Of course, 3D-printed walls that look like masonry are only effective if they also perform like masonry. Apis Cor has been working with Briggs Engineering and Testing and the University of Connecticut to run its walls through the same battery of American Society for Testing and Materials International–certified tests that CMU blocks are subject to, including evaluating strength, resistance, flexion, and compression.

“You can take a CMU block and crush it in a machine to measure how strong it is,” Kenny says. “A piece of 3D-printed wall that’s the exact same size receives the exact same test.” According to Kenny, Thornton Tomasetti is reviewing test results for Apis Cor and translating them into a document that can be shared with building officials. “What we’re trying to do is show that this new material meets all the requirements of an existing, very comparable building code, which is the CMU code,” he says.
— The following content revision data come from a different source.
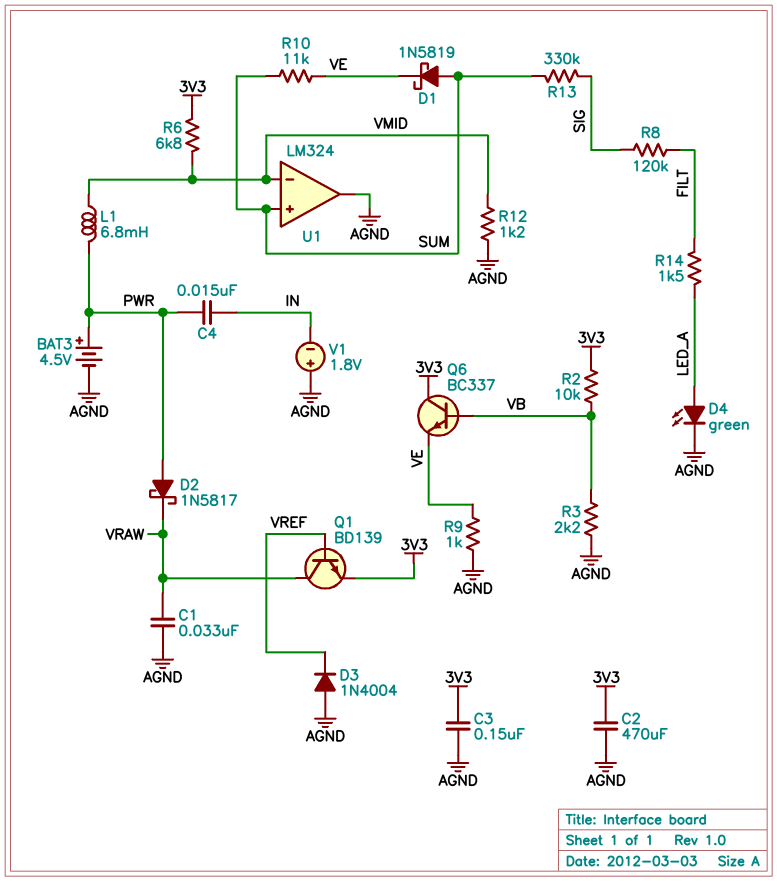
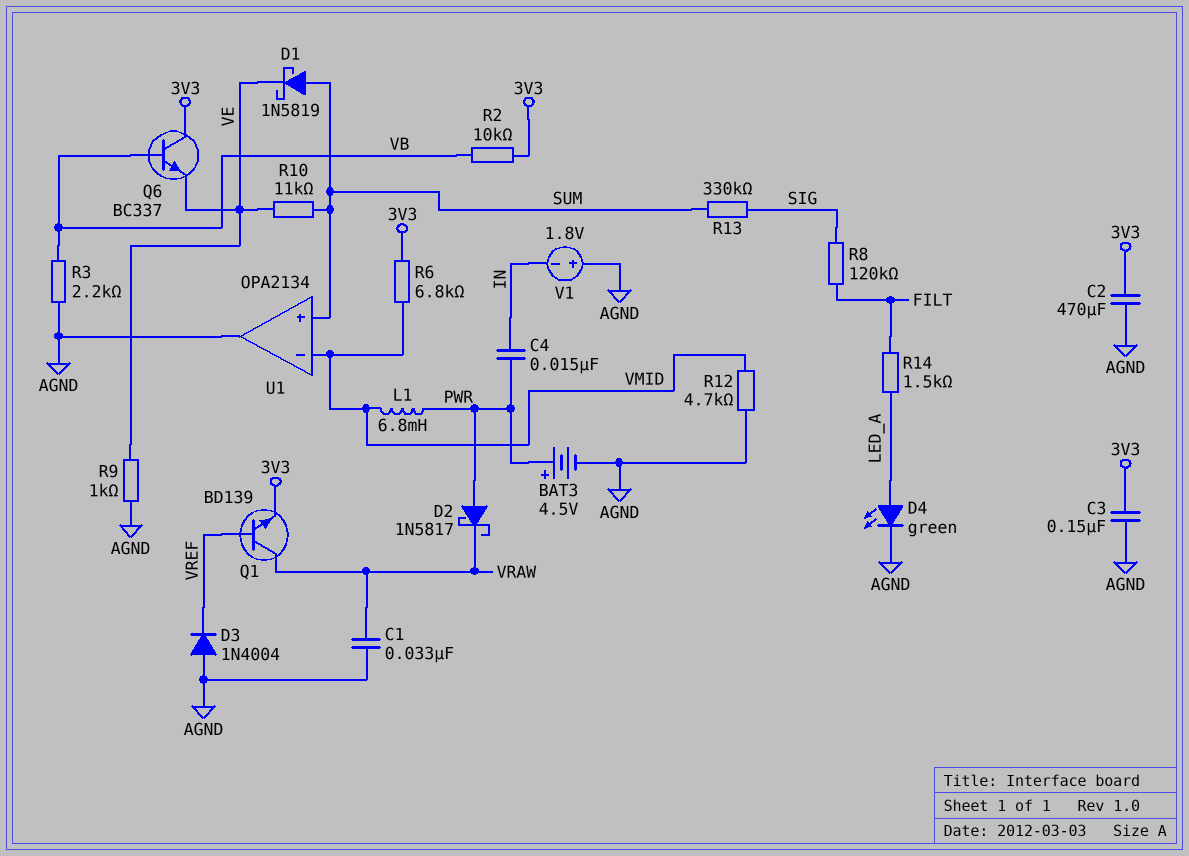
R12: 1.2k (AGND, VMID) -> 4.7k (AGND, VMID)
U1: LM324 -> OPA2134

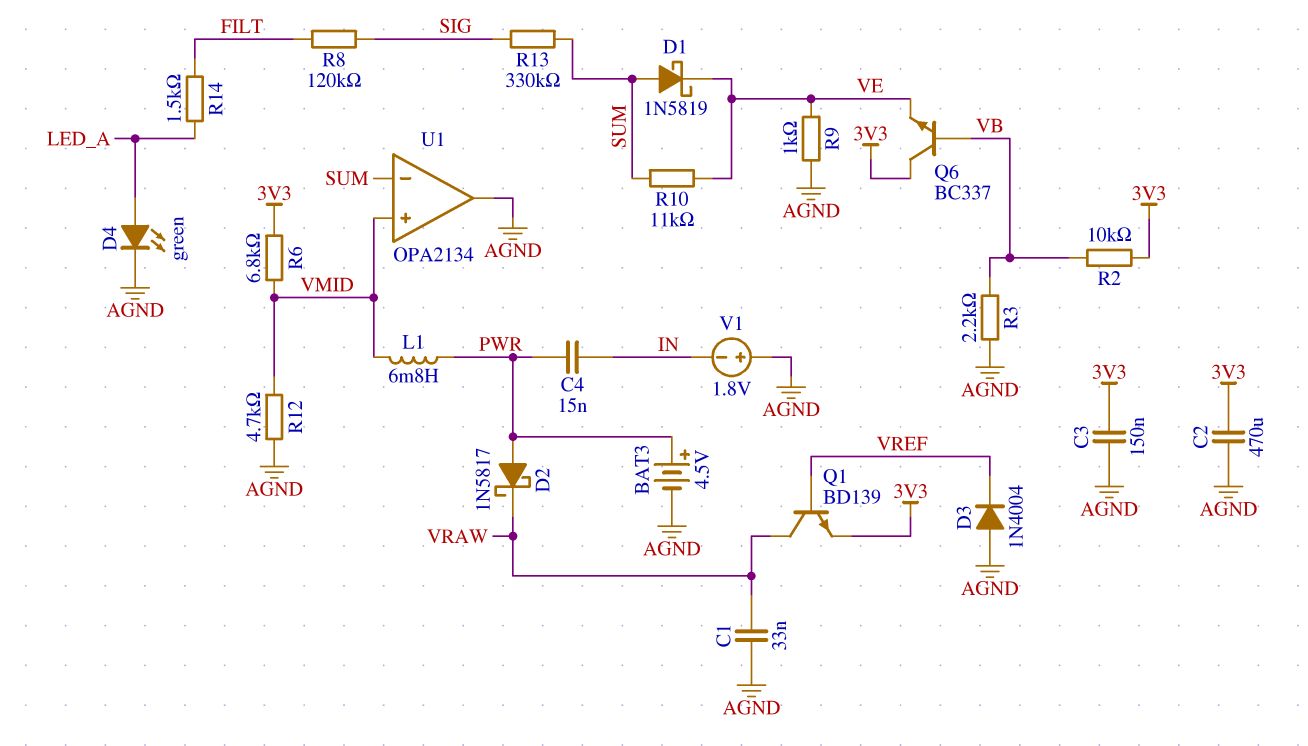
U1 pin in+: SUM -> VMID
U1 pin in-: VMID -> SUM

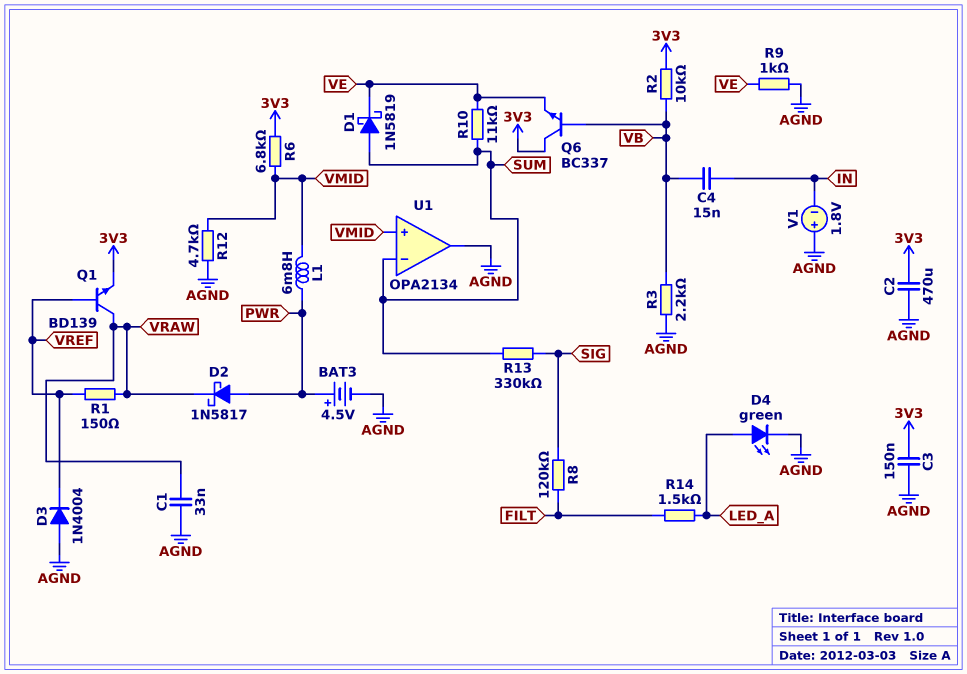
C4: 15nF (IN, PWR) -> 15nF (IN, VB)
R1: none -> 150 (VRAW, VREF)

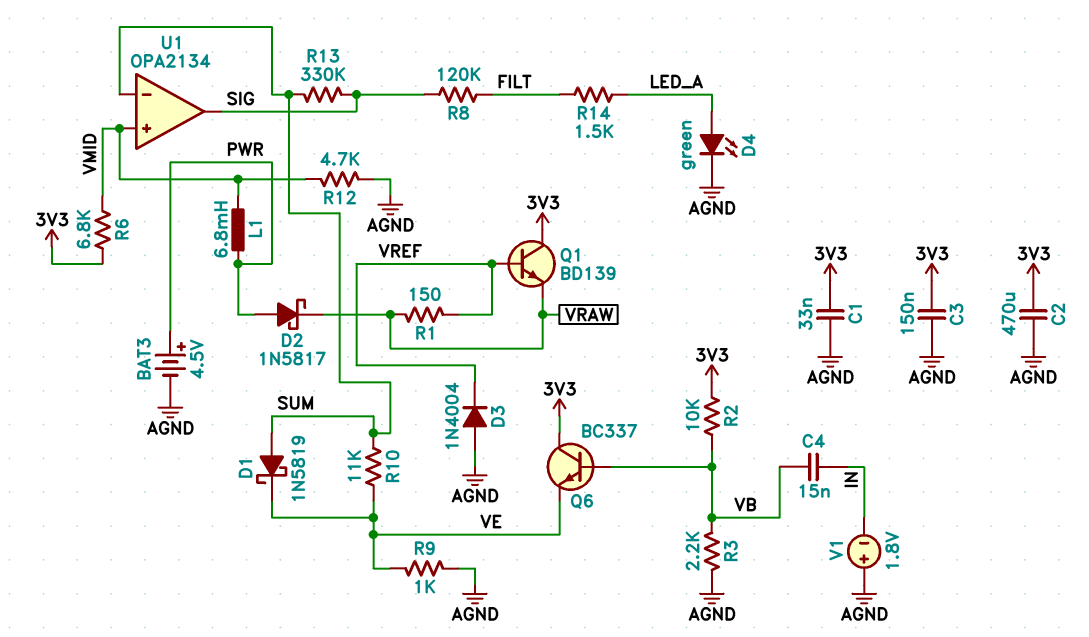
C1: 33nF (AGND, VRAW) -> 33nF (3V3, AGND)
Q1: NPN BD139 (B VREF, C VRAW, E 3V3) -> NPN BD139 (B VREF, C 3V3, E VRAW)
U1 pin out: AGND -> SIG

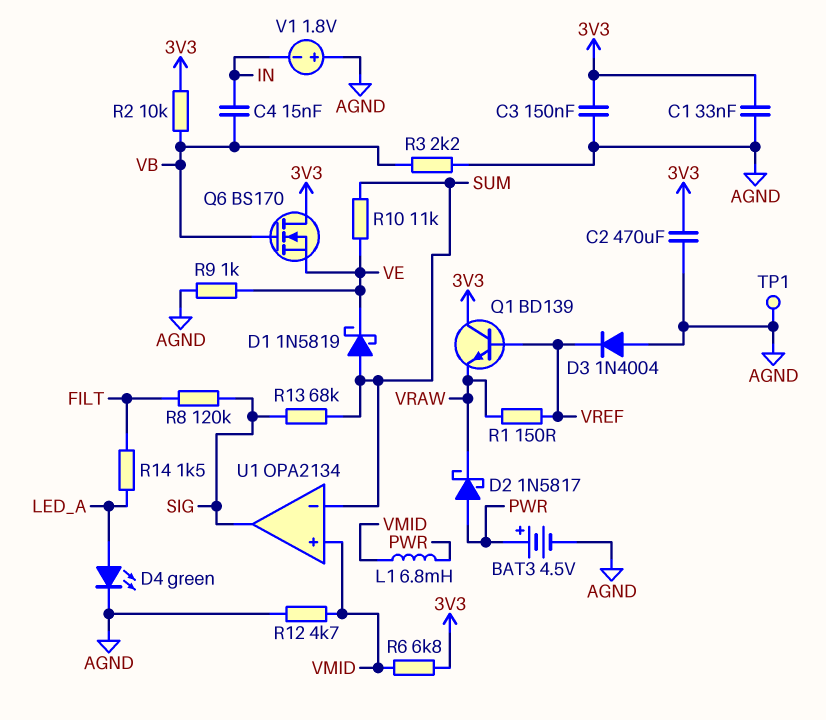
Q6: NPN BC337 (B VB, C 3V3, E VE) -> NMOS BS170 (G VB, D 3V3, S VE)
R13: 330k (SIG, SUM) -> 68k (SIG, SUM)
TP1: none -> test point (AGND)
Apis Cor plans to flex its empirical evidence on two upcoming demonstration projects. The first will be a 3D-printed two-story home in Jackson, LA; Apis Cor plans to complete the structure within two weeks, for half the cost of a traditional home. The second will be a 3D-printed affordable-housing project in Santa Barbara, CA, with the Housing Trust Fund of Santa Barbara County. Expected to commence in the autumn of 2020, both projects will undergo the standard permitting process, showcasing both 3D-printing technology and its governance.
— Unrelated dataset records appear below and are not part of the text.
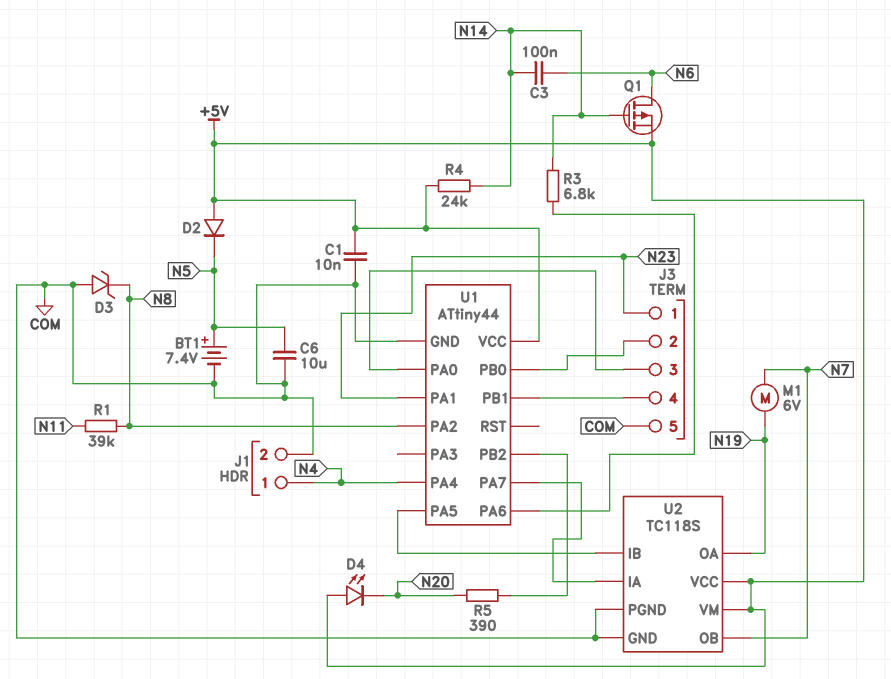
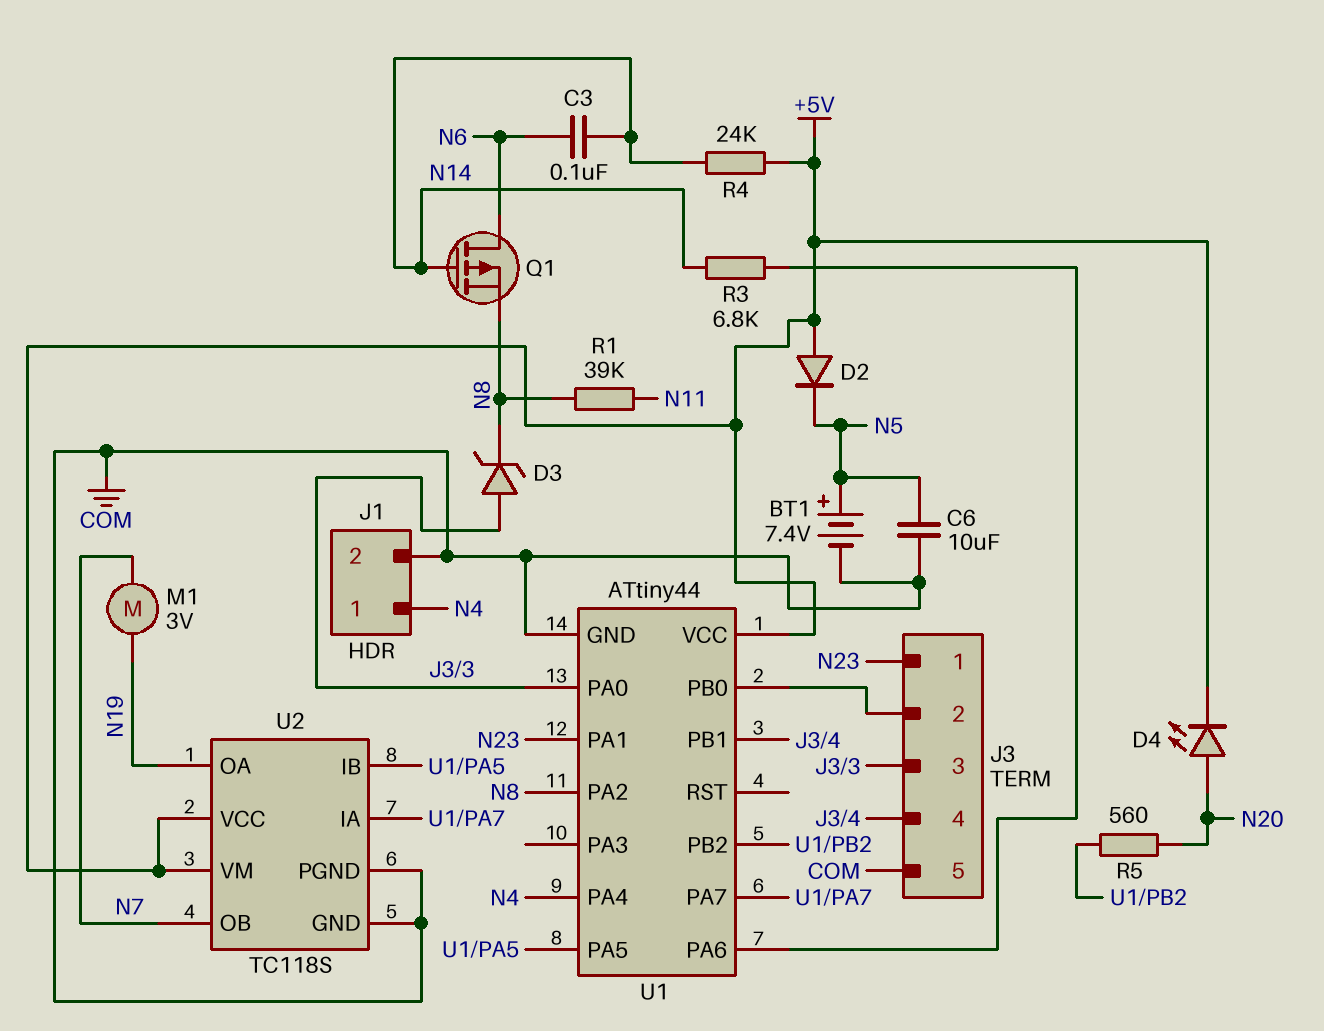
C1: 10nF (+5V, COM) -> none
D3: zener (A COM, K N8) -> zener (A J3/3, K N8)
D4: LED (A +5V, K N20) -> LED (A N20, K +5V)
M1: motor 6V (N7, N19) -> motor 3V (N7, N19)
Q1: PMOS (G N14, D N6, S +5V) -> PMOS (G N14, D N6, S N8)
R5: 390 (N20, U1/PB2) -> 560 (N20, U1/PB2)

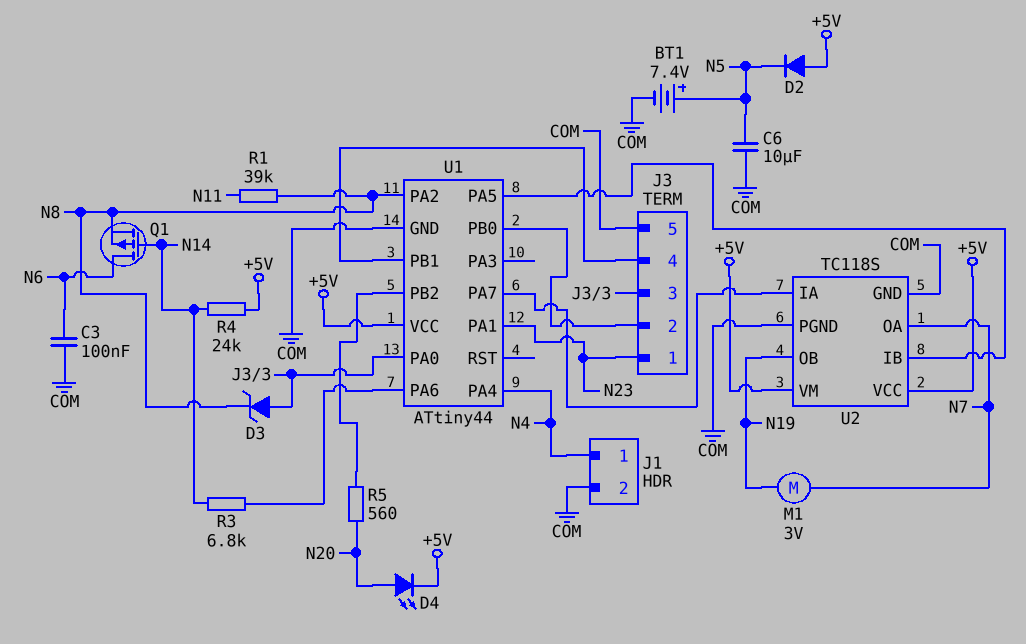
C3: 100nF (N6, N14) -> 100nF (COM, N6)
U2 pin OA: N19 -> N7
U2 pin OB: N7 -> N19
“What you want to do is win over a few people in a few locations, at which point there will be a precedent showing that you’ve built these buildings before,” Kenny says.

Initial projects will be starkly simple. Over time, however, Apis Cor plans to introduce additional prototypes with more complex geometry—which will then have to win favor with building officials.

“Right now, we’re latching onto the CMU code, which is fairly rigid, because it’s easily understood and has very exact requirements,” Kenny says. “Eventually, though, I see 3D printing becoming part of the cast-in-place concrete code. Because while that code has a lot of requirements in it, it’s totally free-form. It doesn’t place any restrictions on geometry, and that’s where you want to get to with 3D-printed concrete.”

Although the promise of 3D-printed homes—fast, affordable housing—is compelling, Apis Cor admits that the journey there is difficult. Still, it’s vital.

“Our goal is to fill the affordable-housing gap, and we believe we can do that—but not until we figure out how to get approvals and permits,” Cheniuntai says. “When it comes to scaling this technology, that’s the most challenging part.”